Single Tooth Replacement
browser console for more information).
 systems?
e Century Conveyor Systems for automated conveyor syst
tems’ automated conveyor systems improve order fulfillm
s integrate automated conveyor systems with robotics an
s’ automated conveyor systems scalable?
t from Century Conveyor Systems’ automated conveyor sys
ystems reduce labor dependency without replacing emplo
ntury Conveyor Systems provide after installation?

##########

**What is being asked**
Please copy out the lines of all the records above, character for character.

**Written answer**
Single Tooth Replacement
browser console for more information).
 systems?
e Century Conveyor Systems for automated conveyor syst
tems’ automated conveyor systems improve order fulfillm
s integrate automated conveyor systems with robotics an
s’ automated conveyor systems scalable?
t from Century Conveyor Systems’ automated conveyor sys
ystems reduce labor dependency without replacing emplo
ntury Conveyor Systems provide after installation?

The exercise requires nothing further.